The mental health of our children is a hot button topic in the news and on social media. As parents, we’re extra cautious about what may or may not be helping our children’s mental state. We’ve been told that social media and bullying can undoubtedly play a role, but what about our environment?
It turns out, air pollution is harming more than our respiratory systems.
Scientists at Cincinnati Children’s Hospital Medical Center and researchers at Cincinnati University in Ohio conducted three new studies that add pollution to the ever-growing list of things that may influence our children’s mental health. The study showed that traffic-related air pollution increased anxiety and mental health-related hospital visits for kids. The visits occurred just one to two days after brief exposure to atmospheric pollution.

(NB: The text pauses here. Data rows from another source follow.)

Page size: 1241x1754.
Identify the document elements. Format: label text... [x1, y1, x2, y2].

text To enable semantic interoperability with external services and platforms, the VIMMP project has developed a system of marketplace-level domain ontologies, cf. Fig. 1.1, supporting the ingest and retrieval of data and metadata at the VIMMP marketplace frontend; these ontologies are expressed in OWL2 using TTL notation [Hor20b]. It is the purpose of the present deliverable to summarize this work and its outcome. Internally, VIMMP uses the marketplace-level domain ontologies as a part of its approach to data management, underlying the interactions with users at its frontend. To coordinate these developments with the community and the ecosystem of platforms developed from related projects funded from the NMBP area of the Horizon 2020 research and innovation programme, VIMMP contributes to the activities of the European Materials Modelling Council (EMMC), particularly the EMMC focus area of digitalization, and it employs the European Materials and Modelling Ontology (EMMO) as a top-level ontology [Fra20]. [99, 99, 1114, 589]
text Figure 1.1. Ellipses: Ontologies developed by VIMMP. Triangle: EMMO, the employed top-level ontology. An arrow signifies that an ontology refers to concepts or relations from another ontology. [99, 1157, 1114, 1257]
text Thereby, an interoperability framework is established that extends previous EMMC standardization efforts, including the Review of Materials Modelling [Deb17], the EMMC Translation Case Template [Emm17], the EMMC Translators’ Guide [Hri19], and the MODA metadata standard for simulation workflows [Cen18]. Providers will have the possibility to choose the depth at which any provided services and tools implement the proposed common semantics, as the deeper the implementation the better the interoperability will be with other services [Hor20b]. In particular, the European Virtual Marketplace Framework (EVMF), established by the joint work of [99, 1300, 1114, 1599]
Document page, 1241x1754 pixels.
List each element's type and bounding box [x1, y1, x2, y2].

Cole Brokamp PhD and Patrick Ryan PhD, both researchers in Cincinnati Children’s Division of Biostatistics and Epidemiology, found that disadvantaged youth were at an even higher risk for mental health disruptions. “The fact that children living in high poverty neighborhoods experienced greater health effects of air pollution could mean that pollutant and neighborhood stressors can have synergistic effects on psychiatric symptom severity and frequency,” Dr. Brokamp explains. In short, air pollution added to other stresses from their environment may compound to make symptoms worse.
Dr. Brokamp further reports, “This study is the first to show an association between daily outdoor air pollution levels and increased symptoms of psychiatric disorders, like anxiety and suicidality, in children.”
Hopefully, studies like these will bring awareness, and ultimately action to improve environmental factors.
Short of selling their homes and moving 75 miles from a traffic light, what can parents do? The Environmental Protection Agency (EPA) has a list of common ideas like carpooling whenever possible and riding a bike. They also offer ideas like deferring lawn work that uses gasoline-powered devices until absolutely necessary. A helpful tool on the EPA website is the Air Quality Guide for Particle Pollution. This document not only gives information on air pollution but illustrates how to identify at-risk areas and populations.
Families can also focus on the efforts being made to improve our planet and join in the fight. Last week students around the world marched in #ClimateStrike protesting governments’ lack of initiative on climate change. Over 250,000 people gathered in New York, where Battery Park was ultimately closed because of the crowd size. The #ClimateStrike initiative was largely led by teens, including child-activist Greta Thunberg. An initiative to make the world a better place led by the adults of our future… you can’t get much more hopeful than that.